Lamb Bun - Incredibly well spiced with coriander, some hint of a familiar Thai spice (perhaps Thai basil?) and garlic. The meat was soft & not at all gamey. The bun, as always, was soft & creamy with a gentle whisper of sweetness. This was my favorite one, and I'm not usually a lamb fan.

Classic Pork Bun - Hard to beat. Perfectly marinated and soft pork, peanut & cilantro garnish. There is a reason Bao has risen as high as it has - and that reason is very hard work & this pork bun. It's a must try!

Pork Belly Confit Bun - Most subtle & gentle of the buns, very little spice but very high quality pork with a great fat-to-meat ratio. The shallots are gentle and add a bit of textural change to what would otherwise be a real soft & gushy fest. There is a sauce, but I don't recall what it was meant to be, sorry!

Deep Fried Bao with Horlicks Ice Cream - I loved this! The deep fried bao was like a doughnut, softer on the inside and definitely leaning more yeast than cakey, and filling it with ice cream is a no brainer. I really appreciated that the bao itself was only subtly sweet, and the Horlicks ice cream was also strong in it's maltiness. It wasn't just a sugar rush, you could really appreciate the flavor of the dough, the sweet ice cream base, and the malt.

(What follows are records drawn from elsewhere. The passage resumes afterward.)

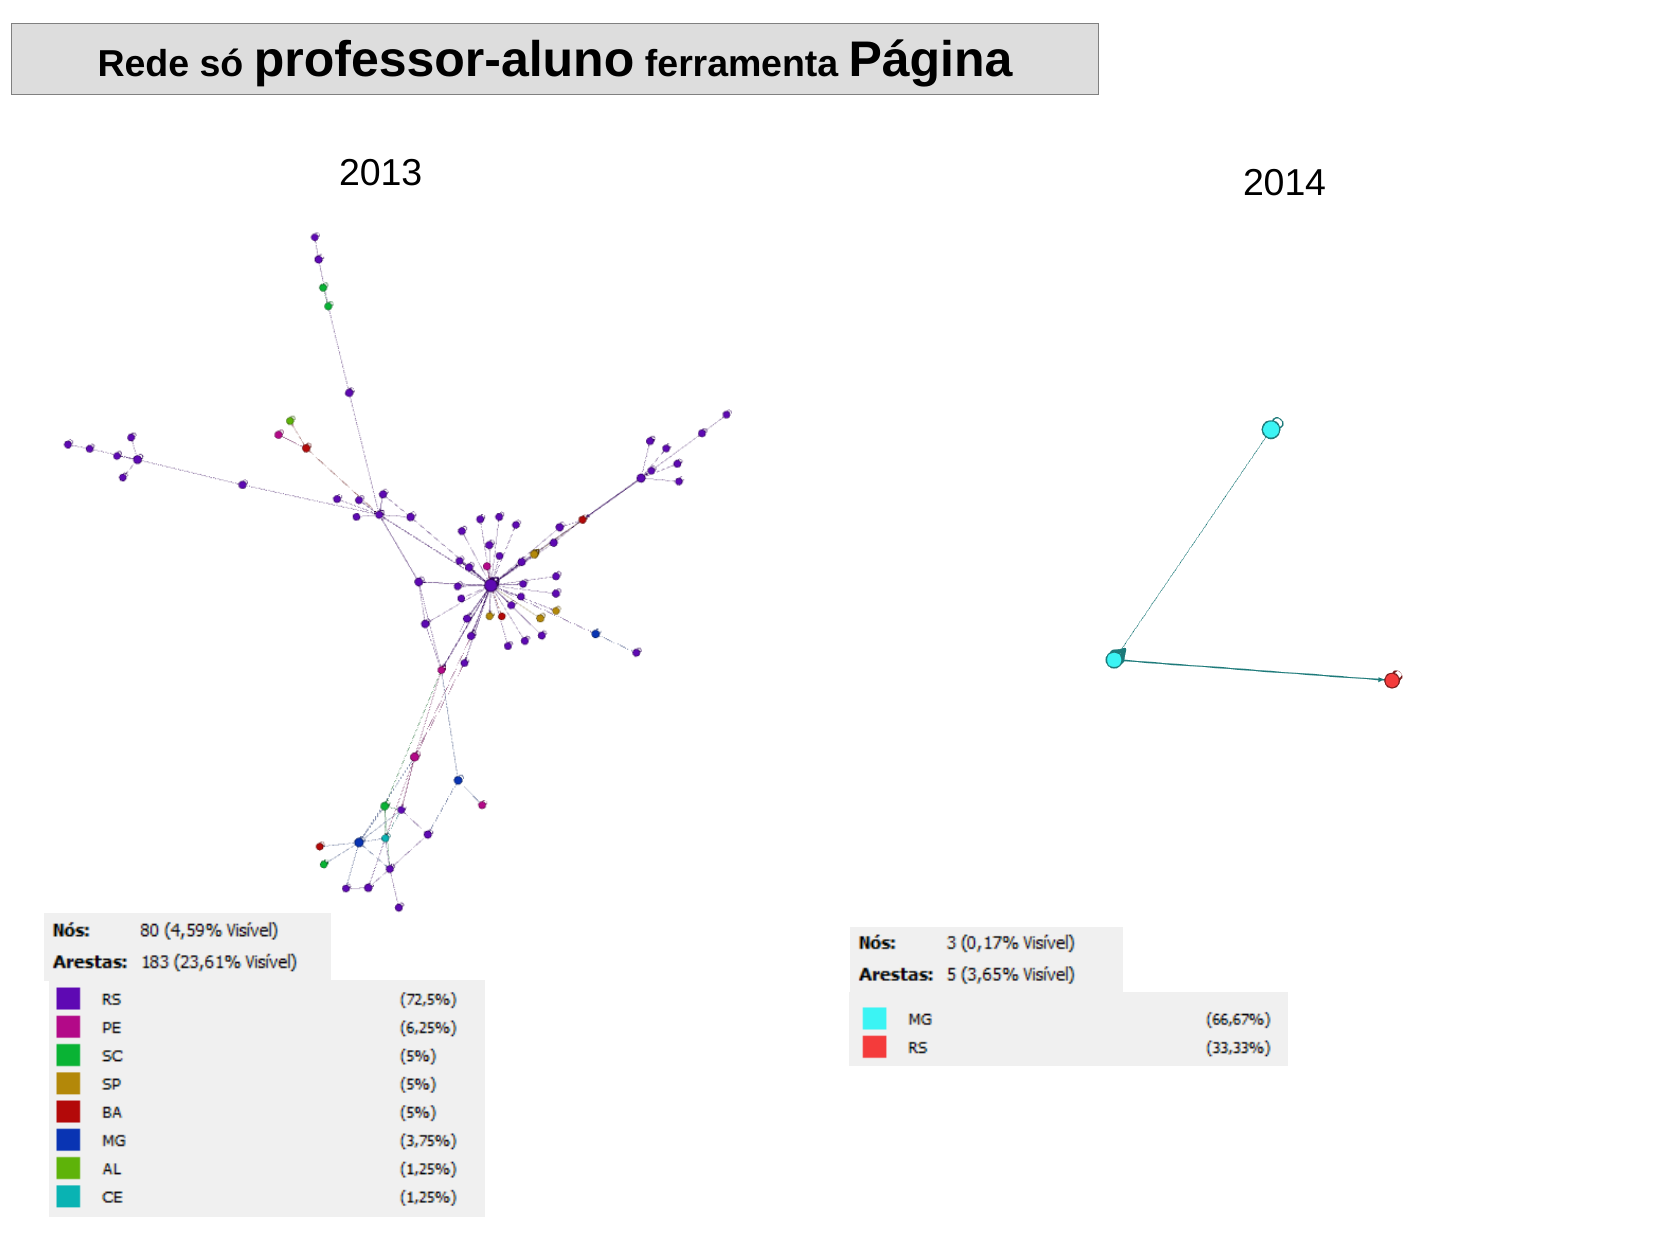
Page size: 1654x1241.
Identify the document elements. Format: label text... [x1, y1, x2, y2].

text_box Rede só professor-aluno ferramenta Página [11, 23, 1099, 95]
text_box 2014 [1228, 153, 1341, 211]
picture [44, 224, 751, 1217]
picture [1076, 389, 1418, 710]
picture [849, 927, 1288, 1066]
text_box 2013 [324, 143, 438, 201]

The only thing I'll say it was a fair struggle to eat with just a spoon, as the bao is a bit tough for cutting using just that. I recommend asking for a small fork or knife as well.

The one thing I felt was missing at Bao was Taiwanese beer as a drink selection. When we went, they were serving Japanese beer (I believe Asahi?) which I do enjoy, but I think it is always more fun to match national beers to their national foods. Certainly not a deal breaker, but I am looking forward to them expanding the beer selection a bit.